ASSIGNED TASK 1>
Using the MPEG meeting report below, answer each question briefly.
(a) For how many years has the author been a member of MPEG?
(b) Which two MPEG standards received Technology & Engineering Emmy® Awards?
(c) What support did the third edition of CMAF add?
ASSIGNED TASK 2> Write the next part of the MPEG meeting report below, starting after its final sentence.
Start of EXTRACT PROVIDED
Bitmovin is a proud member and contributor to several organizations working to shape the future of video, none for longer than the Moving Pictures Expert Group (MPEG), where I along with a few senior developers at Bitmovin are active members. Personally, I have been a member and attendant of MPEG for 15+ years and have been documenting the progress since early 2010. Today, we’re working hard to further improve the capabilities and efficiency of the industry’s newest standards, such VVC, LCEVC, and MIV.
The 139th MPEG Meeting – MPEG issues Call for Evidence to drive the future of computer vision and smart transportation
The past few months of research and progression in the world of video standards setting at MPEG (and Bitmovin alike) have been quite busy and though we didn’t publish a quarterly blog for the 138th MPEG meeting, it’s worth sharing again that MPEG was awarded two Technology & Engineering Emmy® Awards for its MPEG-DASH and Open Font Format standards. The latest developments in the standards space have expectedly been focused around improvements to VVC & LCEVC, however, there have also been recent updates made to CMAF and progress with energy efficiency standards and immersive media codecs. I’ve addressed most of the recent updates. The official press release of the 139th MPEG meeting can be found here and comprises the following items:
- MPEG Issues Call for Evidence for Video Coding for Machines (VCM)
- MPEG Ratifies the Third Edition of Green Metadata, a Standard for Energy-Efficient Media Consumption
- MPEG Completes the Third Edition of the Common Media Application Format (CMAF) by adding Support for 8K and High Frame Rate for High Efficiency Video Coding
- MPEG Scene Descriptions adds Support for Immersive Media Codecs
- MPEG Starts New Amendment of VSEI containing Technology for Neural Network-based Post Filtering
- MPEG Starts New Edition of Video Coding-Independent Code Points Standard
- MPEG White Paper on the Third Edition of the Common Media Application Format
In this report, I’d like to focus on VCM, Green Metadata, CMAF, VSEI, and a brief update about DASH (as usual).
End of EXTRACT PROVIDED
Start of EXCERPTED RECORDS
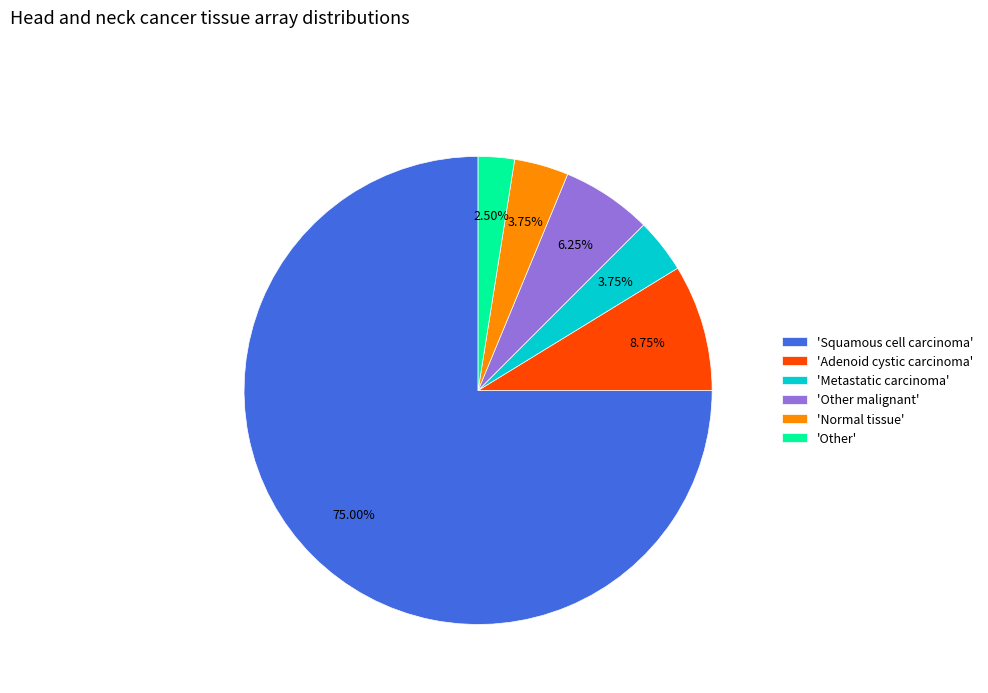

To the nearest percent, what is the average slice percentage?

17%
End of EXCERPTED RECORDS
Start of EXCERPTED RECORDS
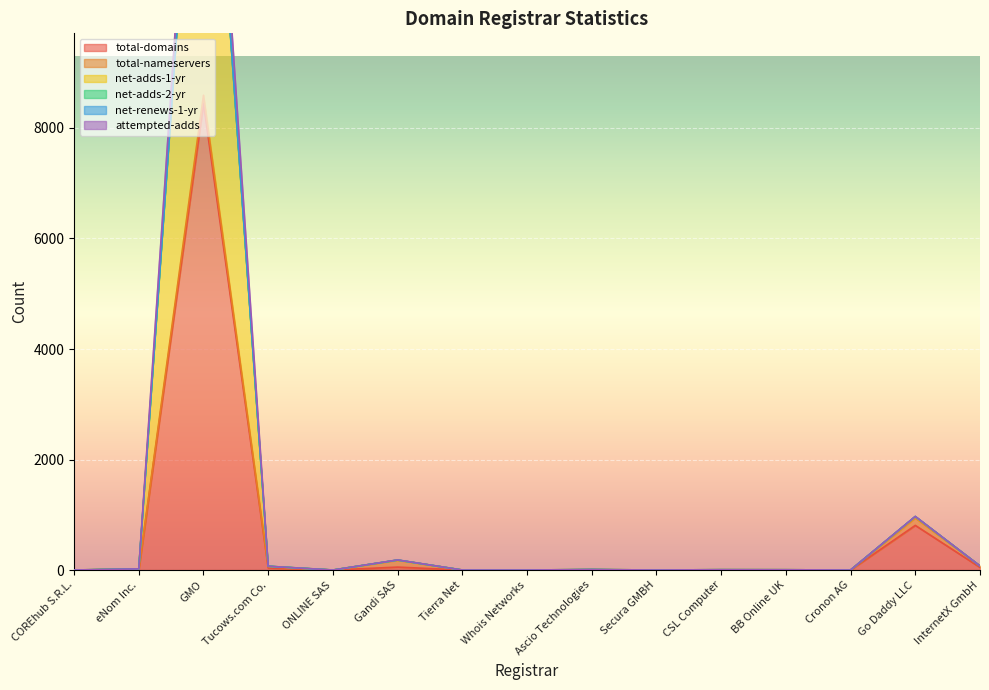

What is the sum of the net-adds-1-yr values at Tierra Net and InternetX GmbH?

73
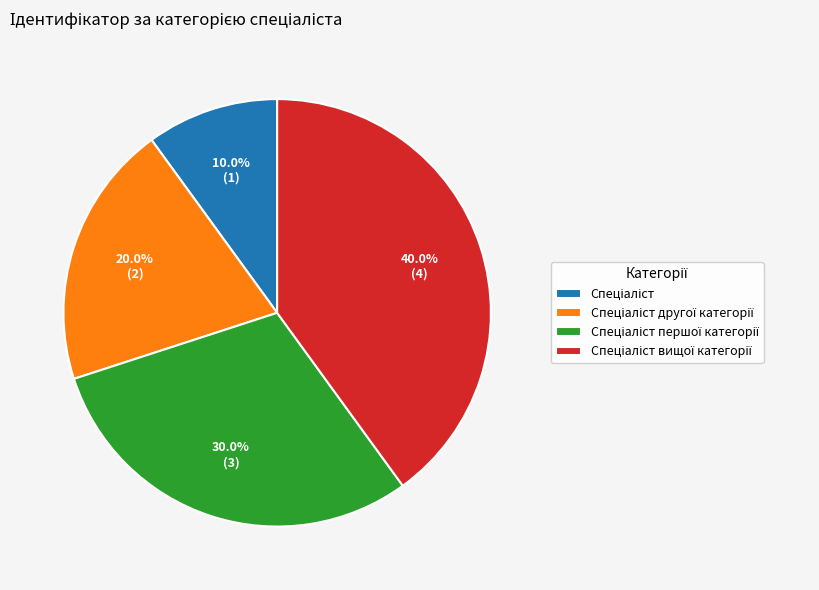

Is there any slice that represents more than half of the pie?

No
End of EXCERPTED RECORDS
EXERCISE RESULT 1>
(a) 15+ years.
(b) MPEG-DASH and the Open Font Format.
(c) Support for 8K and High Frame Rate for High Efficiency Video Coding.

EXERCISE RESULT 2>
Video Coding for Machines (VCM)
MPEG’s exploration work on Video Coding for Machines (VCM) aims at compressing features for machine-performed tasks such as video object detection and event analysis. As neural networks increase in complexity, architectures such as collaborative intelligence, whereby a network is distributed across an edge device and the cloud, become advantageous. With the rise of newer network architectures being deployed amongst a heterogenous population of edge devices, such architectures bring flexibility to systems implementers. Due to such architectures, there is a need to efficiently compress intermediate feature information for transport over wide area networks (WANs). As feature information differs substantially from conventional image or video data, coding technologies and solutions for machine usage could differ from conventional human-viewing-oriented applications to achieve optimized performance. With the rise of machine learning technologies and machine vision applications, the amount of video and images consumed by machines has rapidly grown.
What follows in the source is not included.